The last student is my newest.  She just began school, but her mom taught her some reading, and it seems she has a pretty good grasp of the idea that letters have individual sounds and therefore words can be sounded out (at least in Spanish).  She is proud of herself when she finishes a lesson.

Usually siblings arrive with the students, and so there are often children playing in the room while class is in session.  Perhaps it´s not the ideal environment for the reading, since the room can get quite noisy, but I´m glad that the children feel comfortable coming to our house and that their parents trust us.  It is one more way to build bridges in this community.  We recently attended two different parties given by our neighbors, because the children asked their parents to invite us.  At those parties we have the opportunity to talk with the adults and meet other neighbors.

Monday, August 13, 2012

Jesús transforma vidas

Abraham and I just finished the second VBS of our summer.  My sister Joy was visiting during the first VBS which was at the church Dios es Amor.  She and I helped Monday, Wednesday, and Friday in the babies´ room, and Abraham helped every day with the games.  The theme for that VBS was El Soldado de Dios (God´s soldier), and it was planned for and prepared by a team at the church.

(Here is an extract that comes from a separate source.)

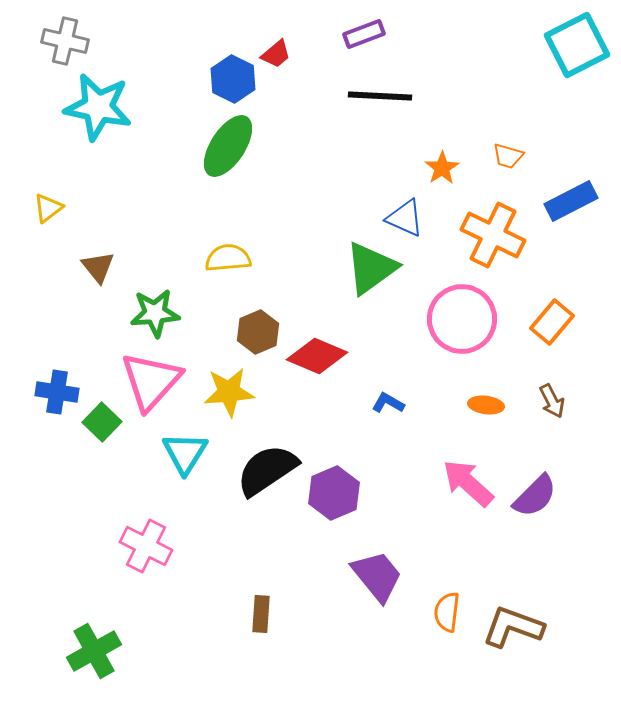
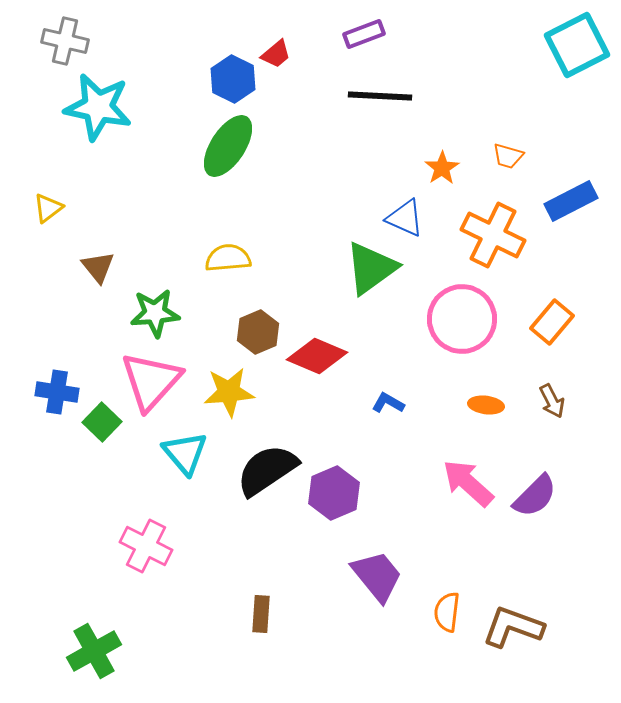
cyan triangle: rotated 12 degrees counterclockwise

The second VBS was the one at our home in Huejotzingo.  Several months before, Abraham found a curriculum at http://contare.org/, a site dedicated to training people to tell Bible stories verbally so that others can learn the stories and tell them to friends and family.  

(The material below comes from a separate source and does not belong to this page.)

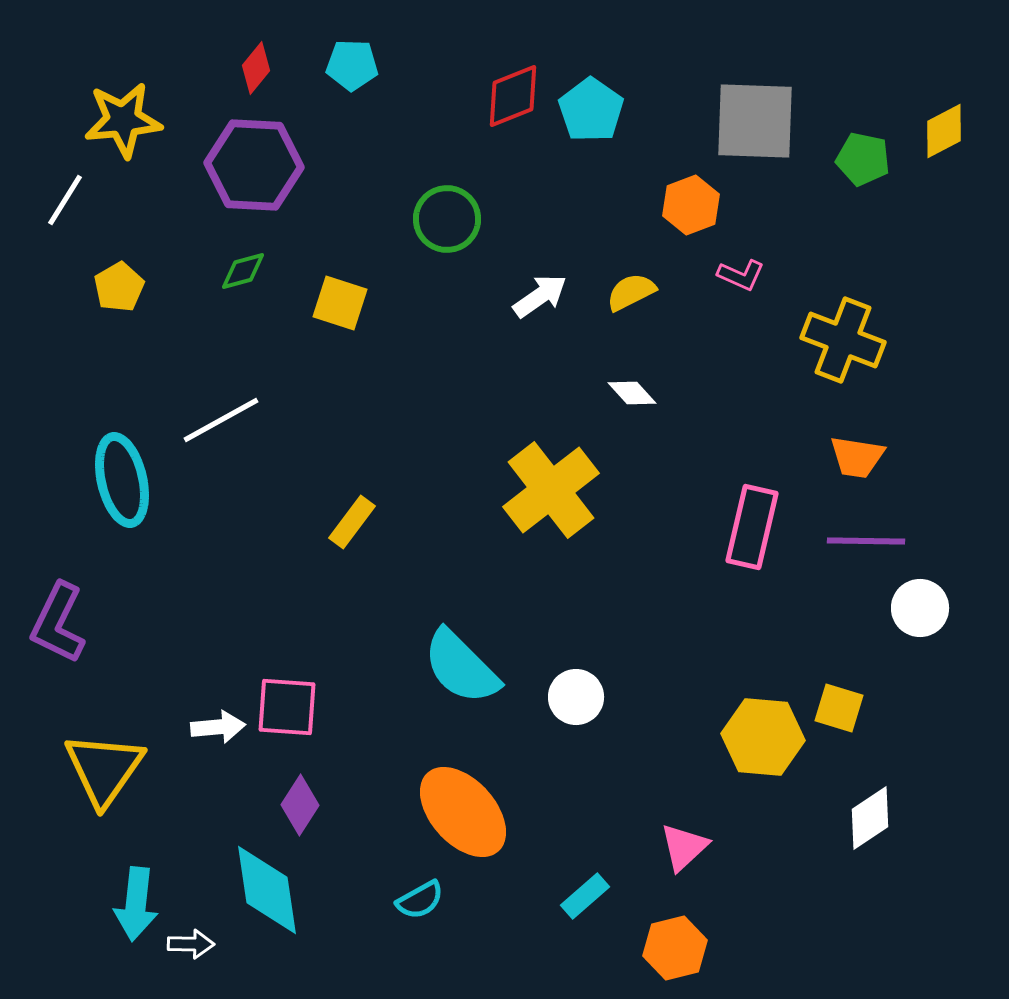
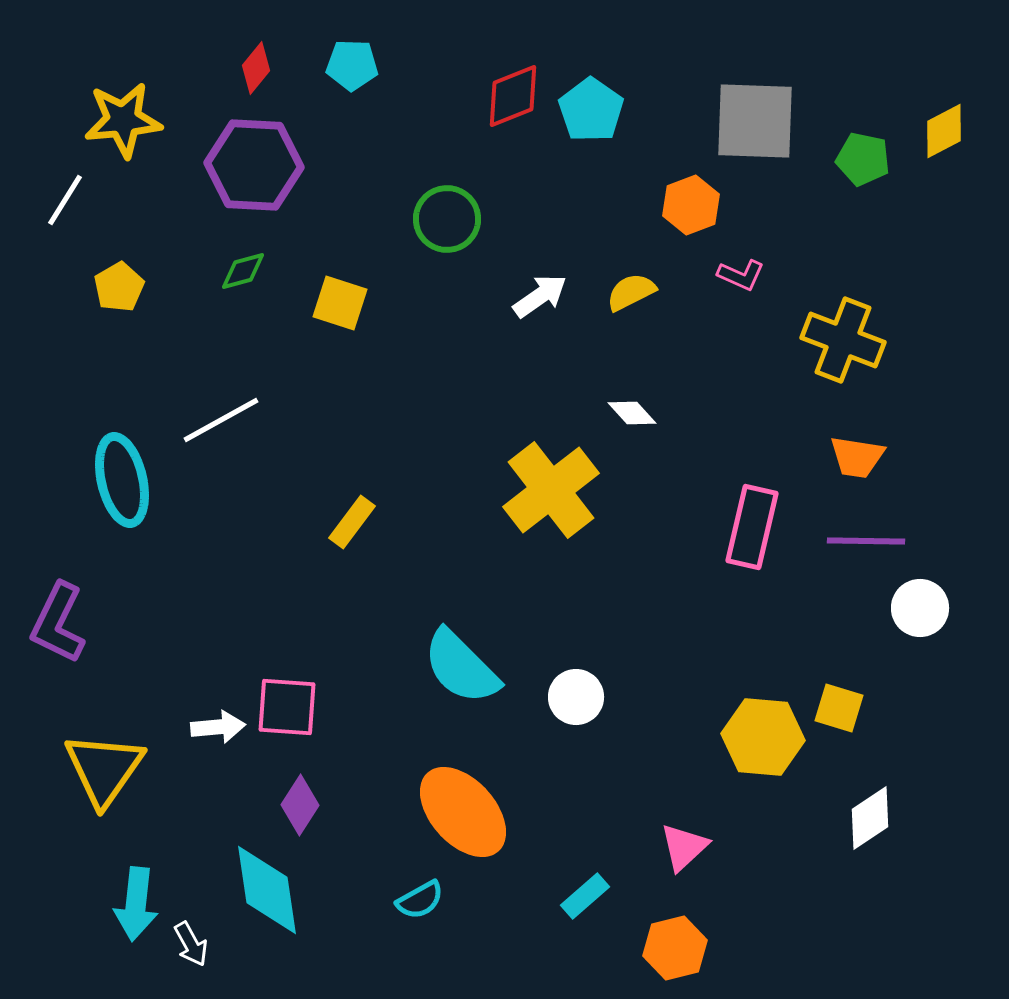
white diamond at (632, 393): moved 20 px down
white arrow at (191, 944): rotated 60 degrees clockwise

We decided to try the VBS curriculum with the theme Jesus Transforms Lives.  Each day featured a different person who had contact with Jesus:  the Samaritan woman, the man who had been Legion, Zaccheus, the Samaritan leper, and Peter.  The Bible stories had been edited to make them into personal testimonies, and five different people memorized and presented the monologues to the children.
 
Preparing for the VBS took considerable work, even though the curriculum was already online.  We had to print out pages, edit some material, make copies, buy supplies, draw and color posters, choose and learn songs, and plan games.  We decided to include the daily verses in all of the games and activities, with the result that the children thoroughly memorized five verses by the end of the week.
One of the verses in a game
 It was an exhausting but rewarding week.  A large group of teens and adults came to our home from Dios es Amor each day to help with the activities.  They pitched in with preparation in the morning, added finishing touches to the games, helped serve snack and guided the children in verse practice during snack time, sang enthusiastically, explained the hand-crafts and papers that reenforced the day´s stories, and cleaned up after the children returned to their homes.  Four of the helpers memorized the Bible stories and presented them in monologues during meeting time.  Five families from the church donated snacks for the kids.

Throughout the week, our son Abishael accepted the complete disruption of his schedule with relative calm.  He was carried by different people during the VBS hours, and he sometimes slept almost the entire time the kids were at our house.  It was only toward the end of the VBS hours when he began to fuss, and when I took him to our room and let him play quietly on the bed, he recovered his cheer.
Quite a few children missed the closure on Sunday, but the ones who came enjoyed the time.  The older group of children recited all five Bible verses of the week, the last two verses with sign language as well as speaking.  The younger group said one verse all by themselves and sang a song.  Three mothers joined their children at the closure, which was the first time that any parents had attended a VBS closure.

Please pray for the children who attended.  Several of them told us that they repeated the stories at home in the afternoons.  Pray for the families as well, that the stories of transformation would touch their hearts.  Pray also for Abraham and I as we return our home to its normal state, rather than have piles of stuff all over.  Pray too as we plan to visit the families of the children who came to VBS, that relationships could be established and lives changed.